- **TEXT**:
3D Transforms
NoesisGUI handles 3D effects the same way as they are handled in a 3D engine. Rotations, scales and translations can be applied to any XAML element. And a projection matrix is set at the root of the scene to provide the perspective effect.
Element Transforms
In Noesis, 3D effects can be achieved by using the Transform3D property. Transform3D is used to apply a 3D transform matrix to a XAML element. This allows to create effects where two-dimensional UI appears to exist in 3D space relative to the user. Transform3D behaves much like RenderTransform, but allows transforms in three-dimensional space and not just only in two dimensions.
There are two subclasses of Transform3D that can be used to populate the Transform3D property: CompositeTransform3D and MatrixTransform3D. Both classes represent a group of affine 3D transforms on an element. They can be used to position individual elements in 3D space. CompositeTransform3D represents 3D scale, rotation and translate transforms to be applied while MatrixTransform3D exposes all transformation matrix values. MatrixTransform3D is very convenient to bind transformations to properties of the Model.
NOTE
While these properties are not part of WPF, NoesisGUI implements them as an extension in 'noesis' namespace.

- **ITEMS**:
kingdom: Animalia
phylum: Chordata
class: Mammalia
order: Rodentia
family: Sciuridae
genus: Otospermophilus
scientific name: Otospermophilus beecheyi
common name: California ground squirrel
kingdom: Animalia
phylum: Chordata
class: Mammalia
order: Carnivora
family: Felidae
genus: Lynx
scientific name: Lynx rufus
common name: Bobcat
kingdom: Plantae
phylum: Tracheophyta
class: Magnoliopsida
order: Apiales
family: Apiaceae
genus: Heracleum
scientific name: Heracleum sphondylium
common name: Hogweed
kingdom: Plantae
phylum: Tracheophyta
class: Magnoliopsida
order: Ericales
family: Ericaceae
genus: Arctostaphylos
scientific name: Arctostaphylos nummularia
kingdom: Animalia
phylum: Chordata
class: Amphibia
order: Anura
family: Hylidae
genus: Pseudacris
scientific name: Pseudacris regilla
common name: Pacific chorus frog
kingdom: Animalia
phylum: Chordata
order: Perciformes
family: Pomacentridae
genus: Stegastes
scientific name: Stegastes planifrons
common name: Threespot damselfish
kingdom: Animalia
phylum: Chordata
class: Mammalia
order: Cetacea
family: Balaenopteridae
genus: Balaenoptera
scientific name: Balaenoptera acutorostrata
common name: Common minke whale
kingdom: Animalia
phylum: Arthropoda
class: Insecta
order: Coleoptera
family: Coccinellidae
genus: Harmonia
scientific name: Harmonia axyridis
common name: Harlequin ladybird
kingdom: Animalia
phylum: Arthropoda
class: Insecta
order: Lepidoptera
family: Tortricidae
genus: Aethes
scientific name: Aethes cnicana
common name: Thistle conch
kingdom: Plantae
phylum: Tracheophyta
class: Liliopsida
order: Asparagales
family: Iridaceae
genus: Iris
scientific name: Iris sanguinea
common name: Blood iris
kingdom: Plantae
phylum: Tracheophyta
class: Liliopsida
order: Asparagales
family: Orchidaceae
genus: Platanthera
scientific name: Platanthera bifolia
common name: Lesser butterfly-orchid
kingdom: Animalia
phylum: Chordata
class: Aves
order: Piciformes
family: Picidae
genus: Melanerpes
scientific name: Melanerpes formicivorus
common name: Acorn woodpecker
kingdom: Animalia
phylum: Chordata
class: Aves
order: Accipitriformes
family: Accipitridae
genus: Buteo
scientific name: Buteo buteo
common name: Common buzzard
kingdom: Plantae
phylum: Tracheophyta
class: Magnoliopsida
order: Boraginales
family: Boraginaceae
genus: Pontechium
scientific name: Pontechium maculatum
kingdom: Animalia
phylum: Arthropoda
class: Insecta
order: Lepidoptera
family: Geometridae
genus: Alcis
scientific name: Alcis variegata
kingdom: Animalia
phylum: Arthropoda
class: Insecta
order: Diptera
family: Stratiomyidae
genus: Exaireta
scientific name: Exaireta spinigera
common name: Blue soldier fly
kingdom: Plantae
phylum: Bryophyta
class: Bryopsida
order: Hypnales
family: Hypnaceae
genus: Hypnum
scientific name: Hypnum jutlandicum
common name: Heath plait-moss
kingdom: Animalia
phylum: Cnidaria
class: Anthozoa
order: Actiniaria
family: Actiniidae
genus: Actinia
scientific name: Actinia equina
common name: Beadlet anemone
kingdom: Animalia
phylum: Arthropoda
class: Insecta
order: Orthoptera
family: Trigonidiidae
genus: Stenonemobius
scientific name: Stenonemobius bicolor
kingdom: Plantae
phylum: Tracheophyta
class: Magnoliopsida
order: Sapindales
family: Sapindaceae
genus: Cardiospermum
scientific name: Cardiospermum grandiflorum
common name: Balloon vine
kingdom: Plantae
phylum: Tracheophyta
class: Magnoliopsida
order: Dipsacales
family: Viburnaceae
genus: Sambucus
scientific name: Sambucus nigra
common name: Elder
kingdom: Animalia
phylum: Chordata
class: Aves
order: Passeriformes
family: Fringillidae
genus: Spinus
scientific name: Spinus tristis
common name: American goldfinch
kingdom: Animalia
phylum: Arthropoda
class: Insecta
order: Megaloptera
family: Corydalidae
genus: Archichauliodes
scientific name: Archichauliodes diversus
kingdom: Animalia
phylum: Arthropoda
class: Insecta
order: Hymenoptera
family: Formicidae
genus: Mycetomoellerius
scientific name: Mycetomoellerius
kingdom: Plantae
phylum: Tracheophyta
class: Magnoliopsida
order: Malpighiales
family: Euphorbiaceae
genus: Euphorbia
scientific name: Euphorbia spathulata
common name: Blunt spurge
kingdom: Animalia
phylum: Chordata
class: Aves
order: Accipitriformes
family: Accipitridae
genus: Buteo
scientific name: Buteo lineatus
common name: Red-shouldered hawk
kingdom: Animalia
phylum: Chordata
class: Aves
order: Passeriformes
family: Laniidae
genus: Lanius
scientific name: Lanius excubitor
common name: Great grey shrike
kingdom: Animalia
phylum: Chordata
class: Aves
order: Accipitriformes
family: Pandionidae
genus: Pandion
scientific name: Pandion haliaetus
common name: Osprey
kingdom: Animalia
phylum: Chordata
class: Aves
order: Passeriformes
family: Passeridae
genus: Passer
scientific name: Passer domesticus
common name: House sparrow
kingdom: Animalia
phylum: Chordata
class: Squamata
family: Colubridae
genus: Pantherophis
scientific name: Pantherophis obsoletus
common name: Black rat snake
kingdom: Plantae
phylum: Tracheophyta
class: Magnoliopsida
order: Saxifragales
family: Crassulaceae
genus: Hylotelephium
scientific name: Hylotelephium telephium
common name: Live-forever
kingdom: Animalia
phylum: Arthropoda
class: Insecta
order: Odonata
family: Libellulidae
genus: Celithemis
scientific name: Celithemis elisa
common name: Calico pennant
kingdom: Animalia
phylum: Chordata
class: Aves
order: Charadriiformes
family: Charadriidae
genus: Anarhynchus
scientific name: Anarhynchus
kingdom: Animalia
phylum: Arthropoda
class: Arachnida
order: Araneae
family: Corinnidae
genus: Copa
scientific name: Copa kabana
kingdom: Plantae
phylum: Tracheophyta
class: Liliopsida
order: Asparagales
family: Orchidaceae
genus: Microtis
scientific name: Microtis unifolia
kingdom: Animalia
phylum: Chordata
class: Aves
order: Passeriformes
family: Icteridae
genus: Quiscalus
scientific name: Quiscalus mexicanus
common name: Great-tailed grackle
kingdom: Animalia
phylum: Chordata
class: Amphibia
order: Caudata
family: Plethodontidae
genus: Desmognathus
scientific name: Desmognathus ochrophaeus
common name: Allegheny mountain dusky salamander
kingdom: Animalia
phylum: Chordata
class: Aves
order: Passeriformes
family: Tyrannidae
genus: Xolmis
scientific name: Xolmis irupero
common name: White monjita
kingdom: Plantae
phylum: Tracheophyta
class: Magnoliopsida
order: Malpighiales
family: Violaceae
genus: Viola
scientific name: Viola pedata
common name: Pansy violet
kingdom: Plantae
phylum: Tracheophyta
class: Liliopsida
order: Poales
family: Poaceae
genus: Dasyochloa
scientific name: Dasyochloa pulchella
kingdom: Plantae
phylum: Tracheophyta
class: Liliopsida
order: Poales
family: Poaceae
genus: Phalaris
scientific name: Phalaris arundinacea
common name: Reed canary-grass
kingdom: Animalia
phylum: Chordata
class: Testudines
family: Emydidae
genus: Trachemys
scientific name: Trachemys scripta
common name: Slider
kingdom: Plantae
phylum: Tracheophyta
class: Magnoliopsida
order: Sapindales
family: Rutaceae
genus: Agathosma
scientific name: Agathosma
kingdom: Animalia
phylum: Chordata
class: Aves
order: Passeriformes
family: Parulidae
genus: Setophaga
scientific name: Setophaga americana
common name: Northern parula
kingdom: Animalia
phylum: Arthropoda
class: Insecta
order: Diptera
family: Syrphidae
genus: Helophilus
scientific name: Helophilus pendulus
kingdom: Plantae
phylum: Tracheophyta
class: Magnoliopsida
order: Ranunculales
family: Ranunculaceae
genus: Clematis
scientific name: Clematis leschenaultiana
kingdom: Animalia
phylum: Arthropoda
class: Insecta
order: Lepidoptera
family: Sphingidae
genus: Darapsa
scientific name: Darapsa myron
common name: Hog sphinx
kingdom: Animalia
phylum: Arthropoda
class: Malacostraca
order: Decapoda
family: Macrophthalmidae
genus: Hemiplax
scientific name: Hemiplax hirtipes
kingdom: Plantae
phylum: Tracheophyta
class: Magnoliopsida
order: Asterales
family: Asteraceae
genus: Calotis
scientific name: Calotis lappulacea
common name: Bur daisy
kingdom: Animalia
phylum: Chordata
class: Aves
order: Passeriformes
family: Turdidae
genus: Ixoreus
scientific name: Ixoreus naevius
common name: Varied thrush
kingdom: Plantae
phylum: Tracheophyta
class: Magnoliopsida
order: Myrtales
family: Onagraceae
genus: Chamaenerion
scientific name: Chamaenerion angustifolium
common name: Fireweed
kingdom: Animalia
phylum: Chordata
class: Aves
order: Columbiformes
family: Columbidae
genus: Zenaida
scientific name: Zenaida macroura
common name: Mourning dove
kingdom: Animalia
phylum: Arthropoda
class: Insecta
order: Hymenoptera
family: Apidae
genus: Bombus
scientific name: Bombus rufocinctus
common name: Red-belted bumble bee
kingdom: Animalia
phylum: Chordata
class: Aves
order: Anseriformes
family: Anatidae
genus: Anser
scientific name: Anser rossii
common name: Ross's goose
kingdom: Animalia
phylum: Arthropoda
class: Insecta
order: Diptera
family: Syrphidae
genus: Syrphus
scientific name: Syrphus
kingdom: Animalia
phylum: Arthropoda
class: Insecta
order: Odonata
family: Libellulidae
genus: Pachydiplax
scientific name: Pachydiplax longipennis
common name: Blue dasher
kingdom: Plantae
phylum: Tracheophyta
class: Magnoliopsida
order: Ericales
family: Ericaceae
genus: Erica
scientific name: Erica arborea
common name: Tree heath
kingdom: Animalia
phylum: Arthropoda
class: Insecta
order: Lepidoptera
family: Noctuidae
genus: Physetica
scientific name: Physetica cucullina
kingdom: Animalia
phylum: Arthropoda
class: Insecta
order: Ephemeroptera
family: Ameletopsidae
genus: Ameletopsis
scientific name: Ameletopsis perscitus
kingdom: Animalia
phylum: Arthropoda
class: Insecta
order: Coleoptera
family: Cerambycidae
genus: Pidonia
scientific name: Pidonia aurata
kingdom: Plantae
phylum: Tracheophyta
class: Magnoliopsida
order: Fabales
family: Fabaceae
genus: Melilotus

- **JOBS**:
1 > According to the 3D Transforms text, in which namespace does NoesisGUI implement these properties as an extension?
2 > Which 3D transforms does CompositeTransform3D represent, according to the 3D Transforms text?

- **ANSWERS TO THE EXERCISES**:
1 > The 'noesis' namespace.

2 > Scale, rotation and translate.